3 questions about the future of publishing

Dec 9, 2014 | Book Publishing

Predicting the future of publishing

It’s easy to predict the future. The hard part is getting it right.

We only know two things about the future for sure. One is that it will be different from today. The other is that nobody gets the details right.

Even so, thinking about how things might change can prepare you to make wise decisions. Here are three news items related to publishing, along with some related questions.

Where else can your writing appear?

From Teddy Wayne: Got a Best Seller? Chipotle May Come Calling

“The author Jonathan Safran Foer was eating in a Chipotle not long ago with nothing to read when he had a truly ‘out of the box’ idea: What if his meal’s packaging could display ennui-alleviating text? Mr. Foer reached out to Chipotle with his notion, which eventually turned into the ‘Cultivating Thought’ author series. The Mexican-fast-food franchise commissioned and printed on its bags and cups short works from 10 famous writers, including Toni Morrison and Malcolm Gladwell.”

The article is about “best selling” authors, but don’t let that stop you. And don’t limit yourself to Chipotle or even food containers. In addition to blogs, books, and articles, where else could your writing appear?

What other forms can you publish in?

From Alexandra Alter: An Art Form Rises: Audio Without the Book

“Print has been good to Jeffery Deaver. Over the last 26 years, Mr. Deaver, a lawyer-turned-thriller writer, has published 35 novels and sold 40 million copies of them globally.
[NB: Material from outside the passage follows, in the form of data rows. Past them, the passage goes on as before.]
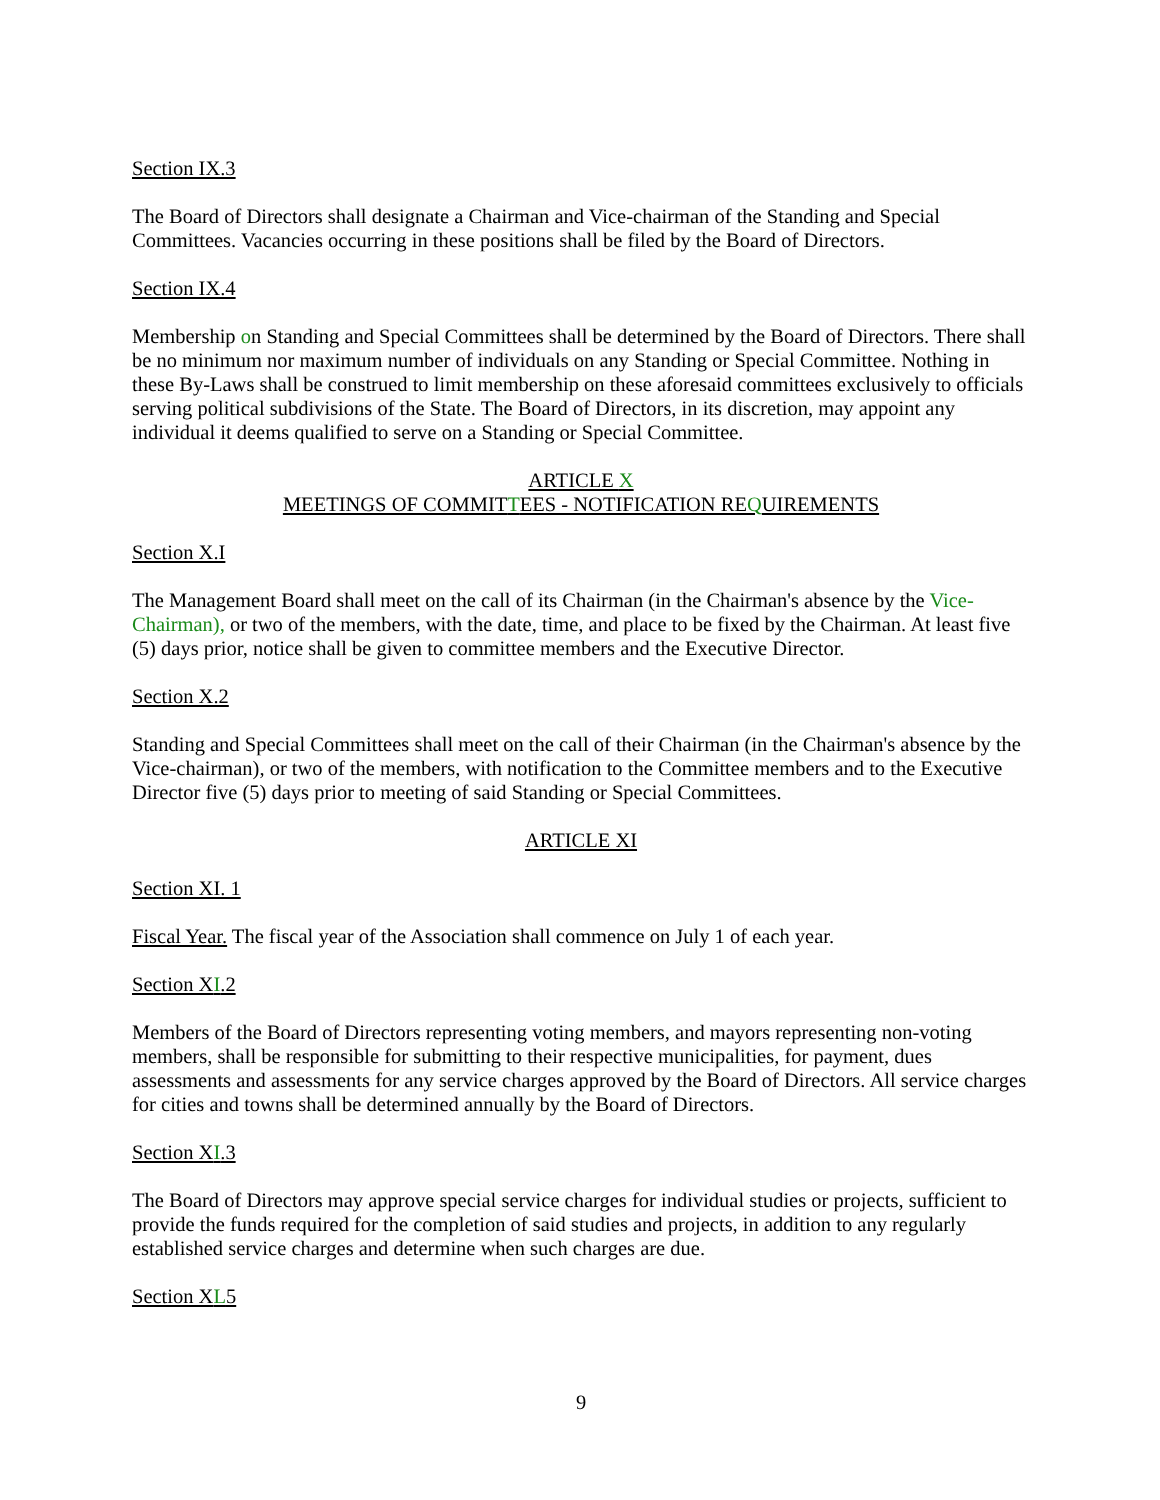Section IX.3
The Board of Directors shall designate a Chairman and Vice-chairman of the Standing and Special Committees. Vacancies occurring in these positions shall be filed by the Board of Directors.
Section IX.4
Membership on Standing and Special Committees shall be determined by the Board of Directors. There shall be no minimum nor maximum number of individuals on any Standing or Special Committee. Nothing in these By-Laws shall be construed to limit membership on these aforesaid committees exclusively to officials serving political subdivisions of the State. The Board of Directors, in its discretion, may appoint any individual it deems qualified to serve on a Standing or Special Committee.
ARTICLE X
MEETINGS OF COMMITTEES - NOTIFICATION REQUIREMENTS
Section X.I
The Management Board shall meet on the call of its Chairman (in the Chairman's absence by the Vice-Chairman), or two of the members, with the date, time, and place to be fixed by the Chairman. At least five (5) days prior, notice shall be given to committee members and the Executive Director.
Section X.2
Standing and Special Committees shall meet on the call of their Chairman (in the Chairman's absence by the Vice-chairman), or two of the members, with notification to the Committee members and to the Executive Director five (5) days prior to meeting of said Standing or Special Committees.
ARTICLE XI
Section XI. 1
Fiscal Year. The fiscal year of the Association shall commence on July 1 of each year.
Section XI.2
Members of the Board of Directors representing voting members, and mayors representing non-voting members, shall be responsible for submitting to their respective municipalities, for payment, dues assessments and assessments for any service charges approved by the Board of Directors. All service charges for cities and towns shall be determined annually by the Board of Directors.
Section XI.3
The Board of Directors may approve special service charges for individual studies or projects, sufficient to provide the funds required for the completion of said studies and projects, in addition to any regularly established service charges and determine when such charges are due.
Section XL5
9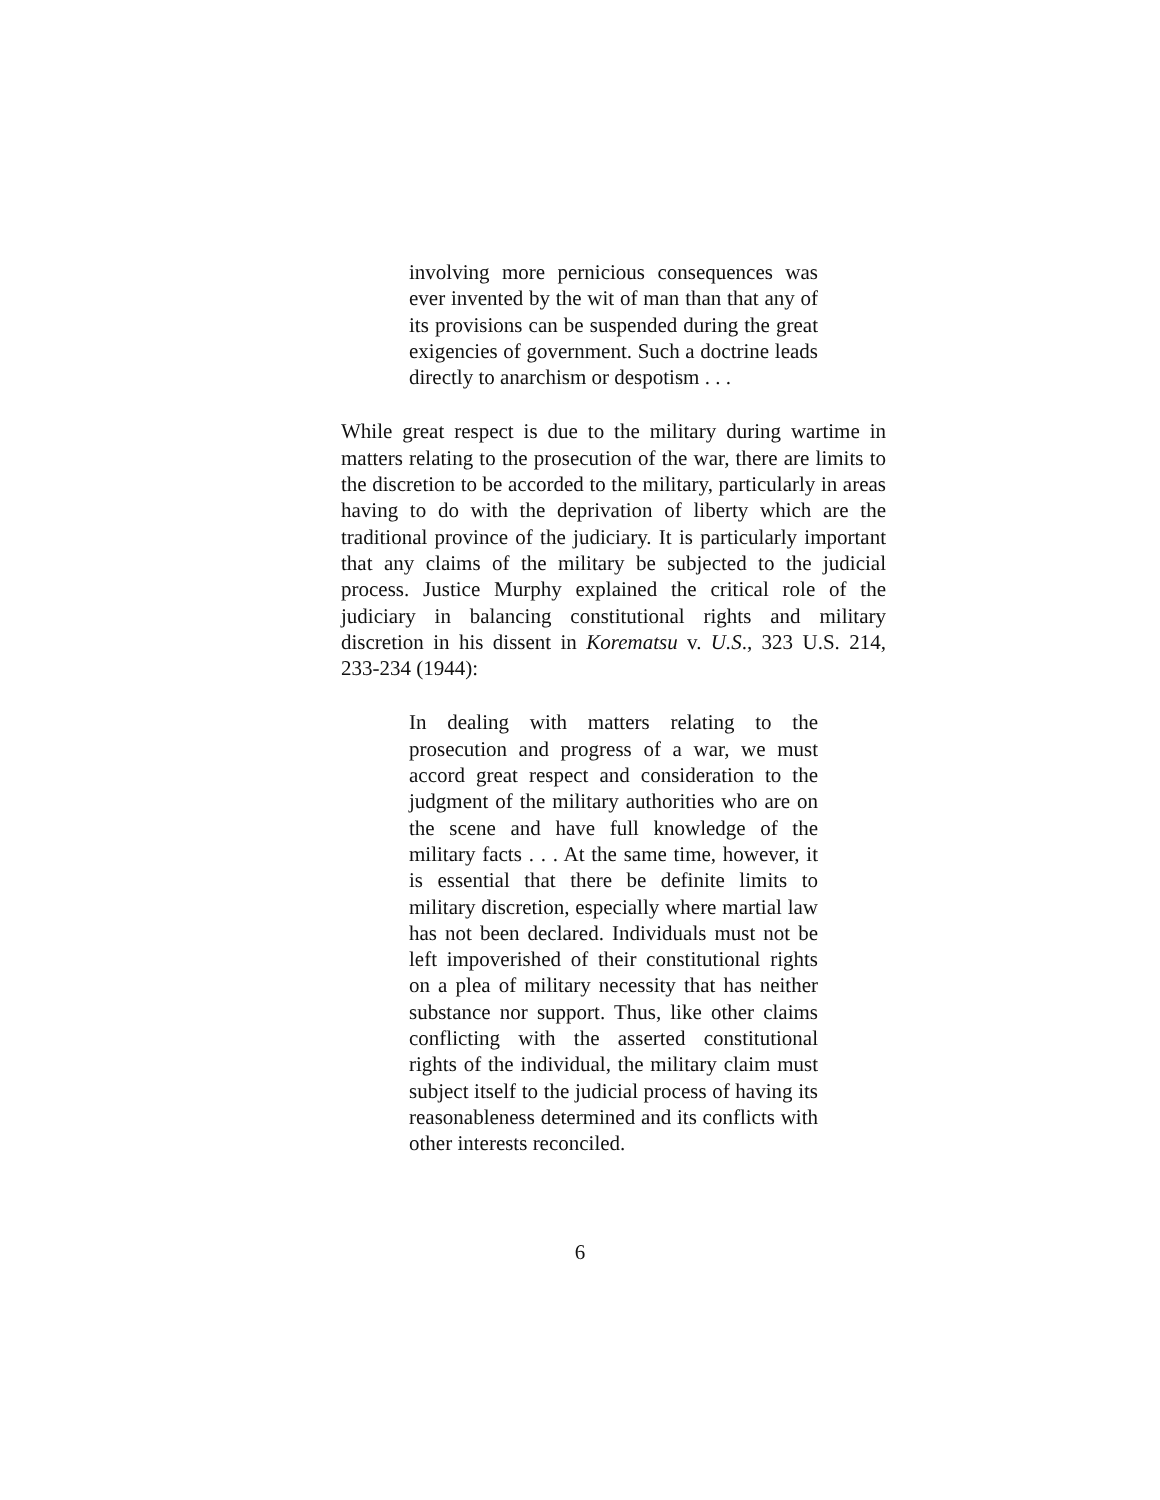involving more pernicious consequences was ever invented by the wit of man than that any of its provisions can be suspended during the great exigencies of government. Such a doctrine leads directly to anarchism or despotism . . .
While great respect is due to the military during wartime in matters relating to the prosecution of the war, there are limits to the discretion to be accorded to the military, particularly in areas having to do with the deprivation of liberty which are the traditional province of the judiciary. It is particularly important that any claims of the military be subjected to the judicial process. Justice Murphy explained the critical role of the judiciary in balancing constitutional rights and military discretion in his dissent in Korematsu v. U.S., 323 U.S. 214, 233-234 (1944):
In dealing with matters relating to the prosecution and progress of a war, we must accord great respect and consideration to the judgment of the military authorities who are on the scene and have full knowledge of the military facts . . . At the same time, however, it is essential that there be definite limits to military discretion, especially where martial law has not been declared. Individuals must not be left impoverished of their constitutional rights on a plea of military necessity that has neither substance nor support. Thus, like other claims conflicting with the asserted constitutional rights of the individual, the military claim must subject itself to the judicial process of having its reasonableness determined and its conflicts with other interests reconciled.
6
But his latest work, ‘The Starling Project,’ a globe-spanning mystery about a grizzled war crimes investigator, isn’t available in bookstores. It won’t be printed at all. The story was conceived, written and produced as an original audio drama for Audible, the audiobook producer and retailer. If Mr. Deaver’s readers want the story, they’ll have to listen to it.”

I’m a fan of Audible and I love audiobooks, but audio and standard video aren’t the only alternative forms. What about graphic novels? Or animations?

One blogger who does interesting things with form is Michael Bungay Stanier. Click for a sample of one of his blog posts. While you’re on his site, look around, there’s lots of good advice for writers.

How will books change?

From Nathan Ingraham: Google Play Books is now a lot better for reading nonfiction titles like textbooks

“By now, you’re likely quite familiar with the concept of reading an ebook, whether on a tablet or dedicated e-reader: you load it up with as many books as you can, tap or flip your way through the pages, and maybe highlight a few favorite passages or look up some word definitions along the way. Google believes that’s a fine formula for reading a novel, but sorely lacking when reading nonfiction books — think cookbooks, textbooks, or any other book that you don’t typically read straight through from cover to cover. If it’s not something you read serially, Google’s thinking goes, the ebook experience is still sub-optimal.”

The century after Gutenberg invented the movable type press saw a burst of innovation in ways to make reading more effective. Page numbers, tables of contents, and indexes all came into use then. What new things will happen to books? How can you use them?